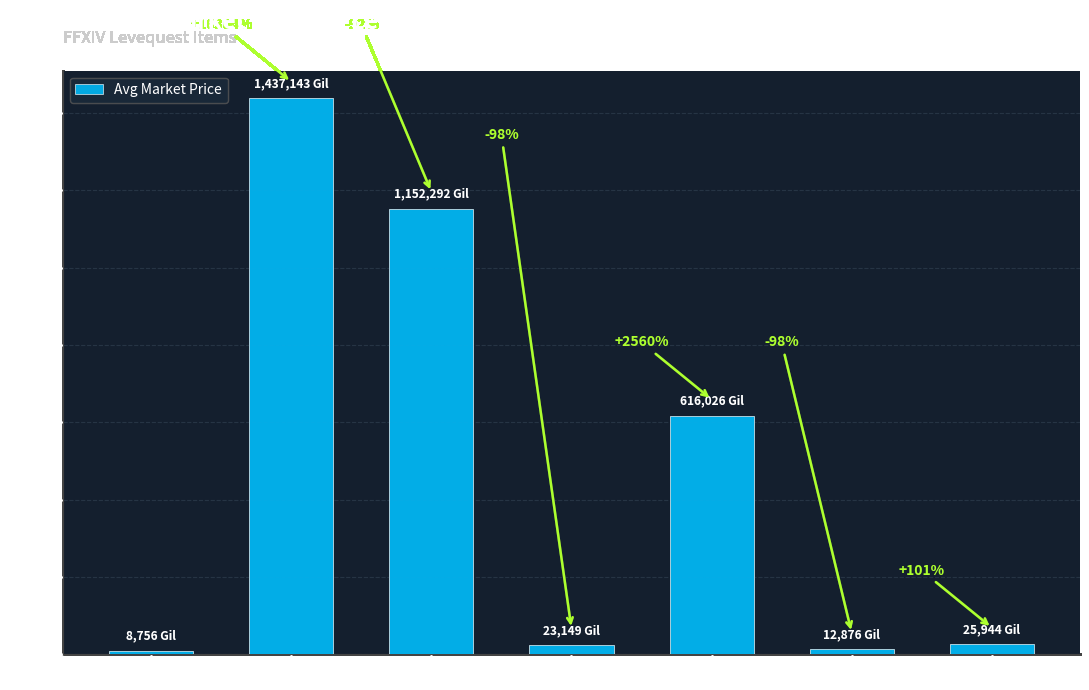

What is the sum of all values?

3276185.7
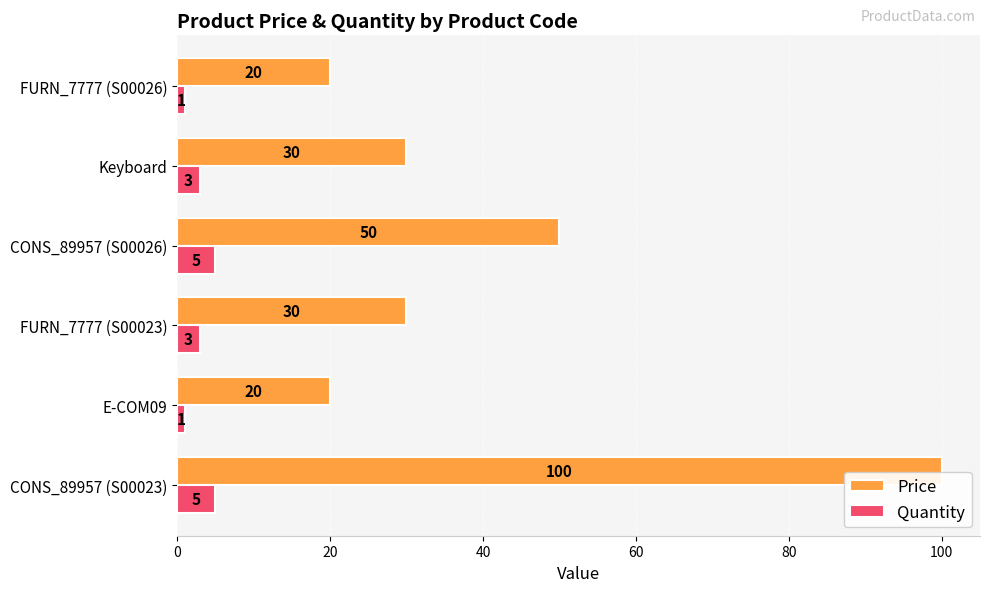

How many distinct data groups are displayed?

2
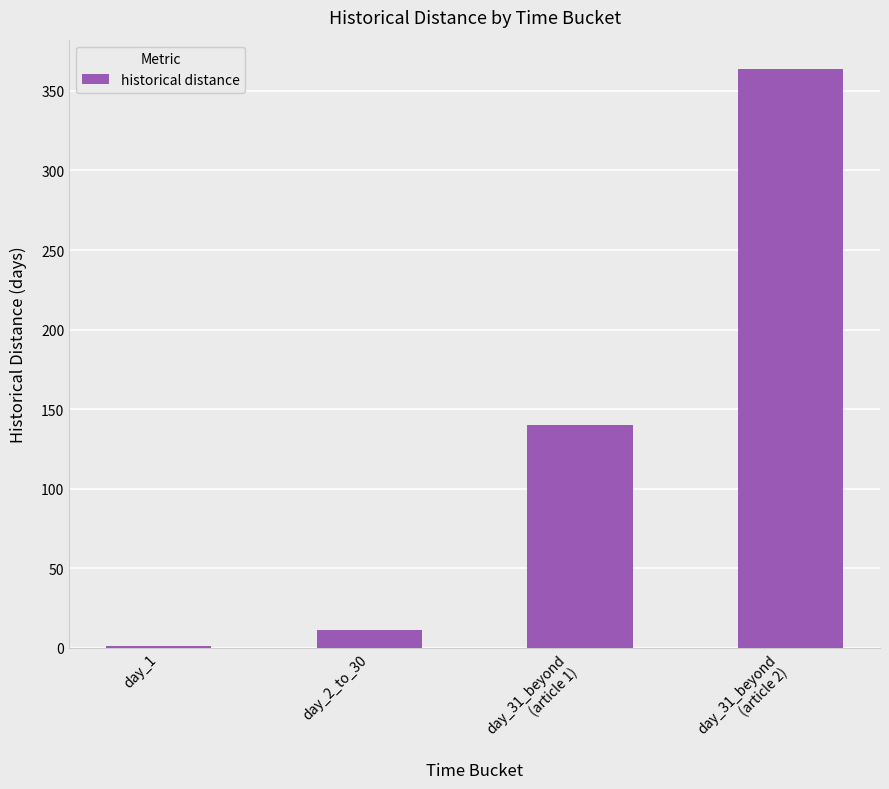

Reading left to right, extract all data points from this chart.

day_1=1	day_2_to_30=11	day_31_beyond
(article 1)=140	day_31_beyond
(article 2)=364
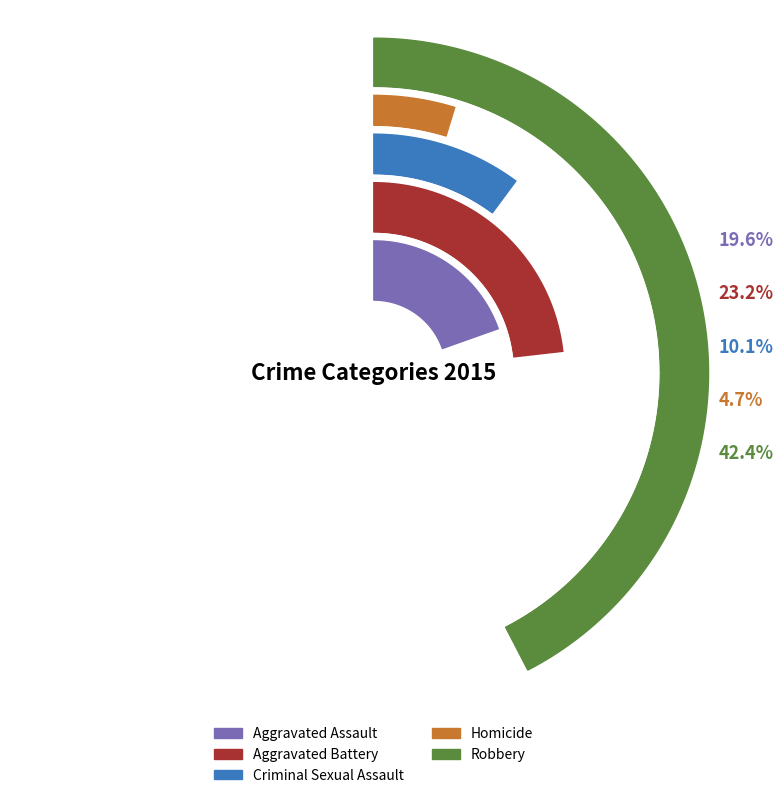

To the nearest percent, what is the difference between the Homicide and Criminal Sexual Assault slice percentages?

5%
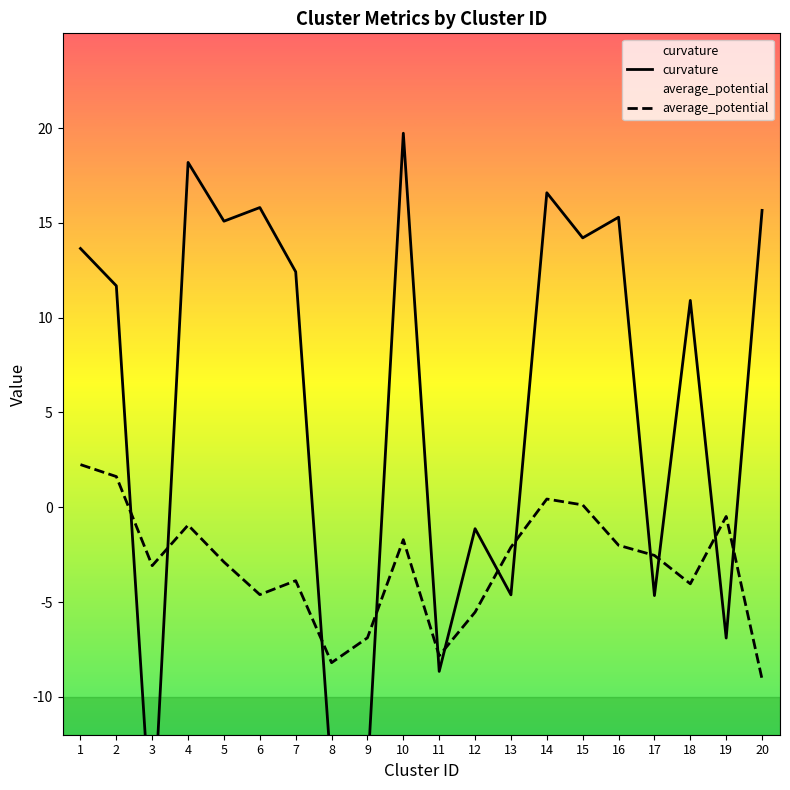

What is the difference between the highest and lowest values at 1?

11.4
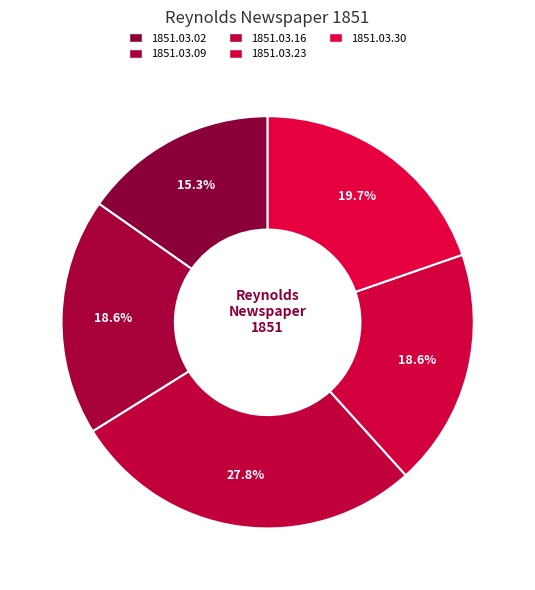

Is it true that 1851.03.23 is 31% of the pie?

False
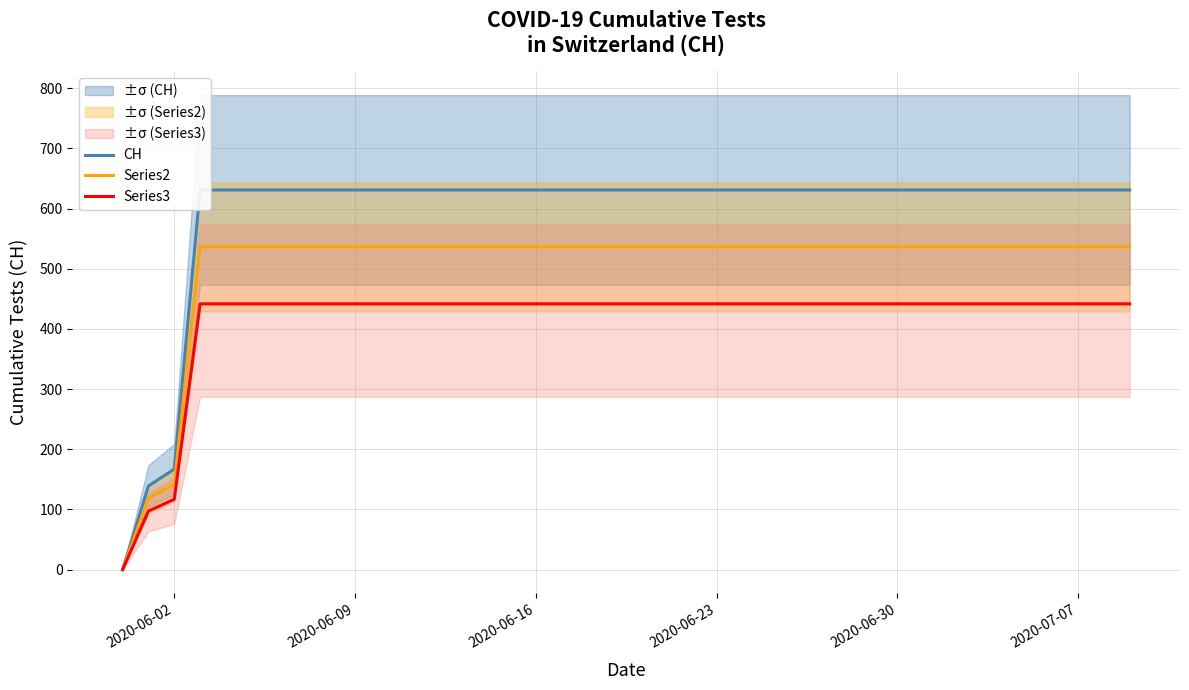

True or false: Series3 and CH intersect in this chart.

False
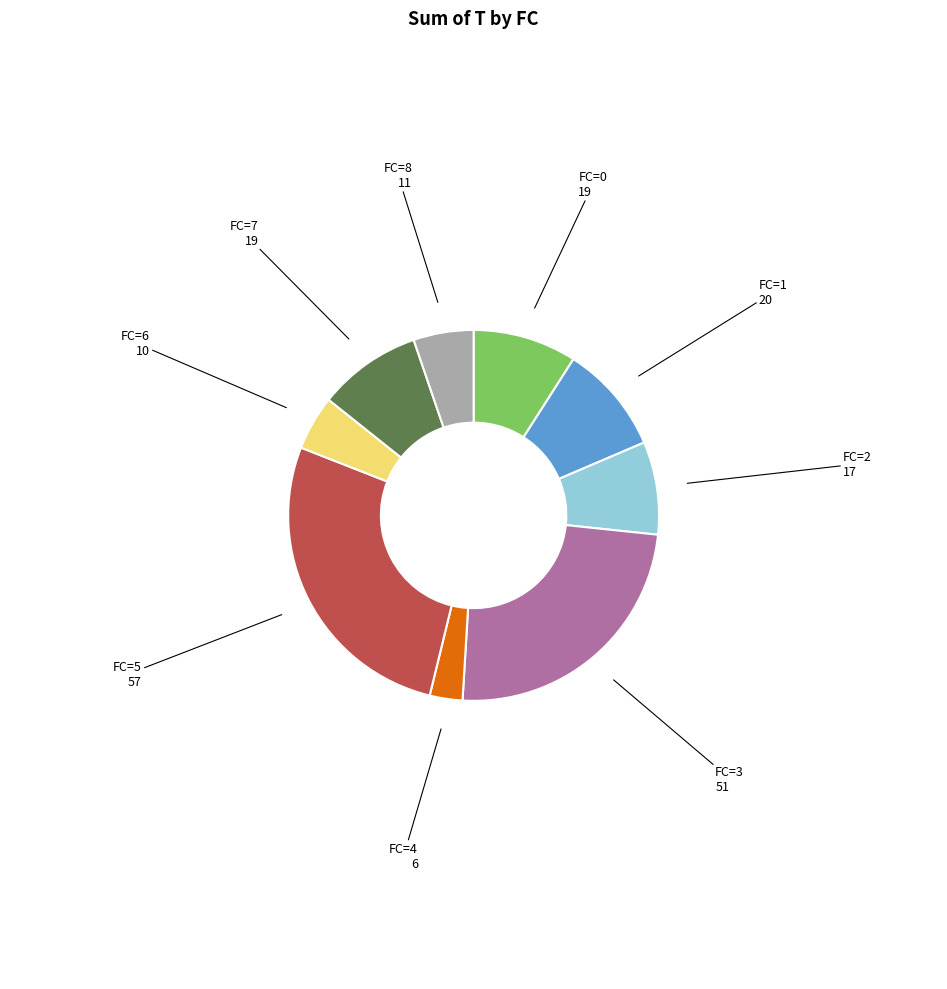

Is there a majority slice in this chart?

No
• • • • • • •
WORK ITEM
Please lay out every line of the records above as a JSON list of strings, one string per line, with blank lines and the pictures left out.

ANSWER FOR THIS EXERCISE
[
  "What is the sum of all values?",
  "3276185.7",
  "How many distinct data groups are displayed?",
  "2",
  "Reading left to right, extract all data points from this chart.",
  "day_1=1\tday_2_to_30=11\tday_31_beyond",
  "(article 1)=140\tday_31_beyond",
  "(article 2)=364",
  "To the nearest percent, what is the difference between the Homicide and Criminal Sexual Assault slice percentages?",
  "5%",
  "What is the difference between the highest and lowest values at 1?",
  "11.4",
  "Is it true that 1851.03.23 is 31% of the pie?",
  "False",
  "True or false: Series3 and CH intersect in this chart.",
  "False",
  "Is there a majority slice in this chart?",
  "No"
]